Jazz and Cocktails
It starts around one minute in, but watch the whole thing for the setup. And it's amazing. Ella Fitzgerald and Mel Tormé presenting together at the 1976 Grammy Awards, but performing a scat duet of "Lady Be Good."
A couple years later, Tormé would record this number with Buddy Rich, with the lyric re-written as "Ella Be Good." What an amazing record.
But this live performance? I can't put it any better than one of the YouTube commenters, who wrote, "OH MY GOD. My face hurts from smiling SO HARD." Yeah. That.
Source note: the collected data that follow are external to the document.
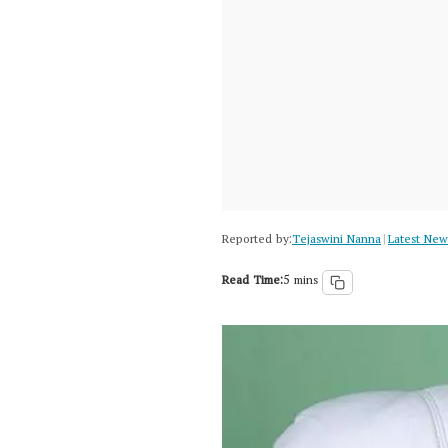
Reported by:
Tejaswini Nanna
Latest New
|
Read Time:
5 mins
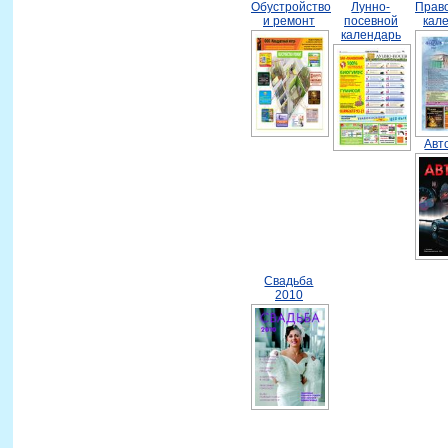
Обустройство
Лунно-
Прав
и ремонт
посевной
кал
календарь
Авт
Свадьба
2010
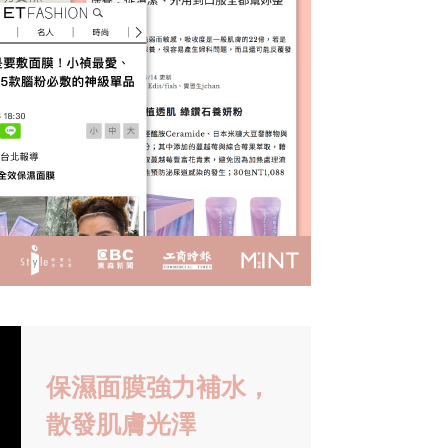
保濕面膜強力補水，
散發肌膚光澤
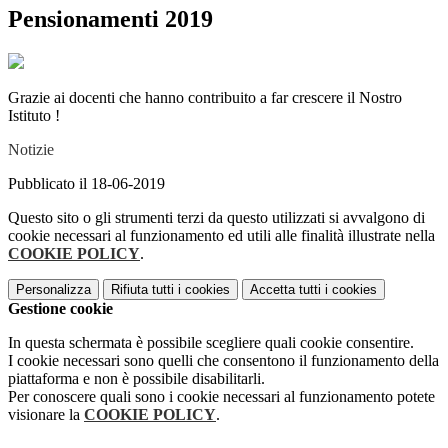
Pensionamenti 2019
Grazie ai docenti che hanno contribuito a far crescere il Nostro
Istituto !
Notizie
Pubblicato il 18-06-2019
Questo sito o gli strumenti terzi da questo utilizzati si avvalgono di
cookie necessari al funzionamento ed utili alle finalità illustrate nella
COOKIE POLICY
.
Personalizza
Rifiuta tutti
i cookies
Accetta tutti
i cookies
Gestione cookie
In questa schermata è possibile scegliere quali cookie consentire.
I cookie necessari sono quelli che consentono il funzionamento della
piattaforma e non è possibile disabilitarli.
Per conoscere quali sono i cookie necessari al funzionamento potete
visionare la
COOKIE POLICY
.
The best part is, every single person in that auditorium, including that year's winner, knew they just got absolutely schooled by two of the finest vocal performers in all of jazz history. And the ones who didn't know it? They didn't deserve to be at the Grammys.
To drink, we need something smooth, sophisticated, and sweet enough to match all the smiles.
Only -- only -- a Manhattan will do.
2.5 ounces bourbon
1/2 ounce sweet vermouth
1 maraschino cherry (preferably with the stem still on, but my jar didn't have any like that)
A cocktail shaker
Plenty of ice
Fill the shaker halfway with ice, then pour in your bourbon and vermouth. I happen to like Maker's Mark for my Manhattans -- anything fancier tends to get lost in the vermouth, so why bother?
Stir slowly and gently for ten seconds. Thou shalt not count to 11, nor count to nine, excepting as to then proceed to ten.
Do not break or chip the ice.
Strain into a martini glass and garnish with a single cherry.
Now rewind the video and play it again with your Manhattan. You'll find both are improved immeasurably, along with your attitude.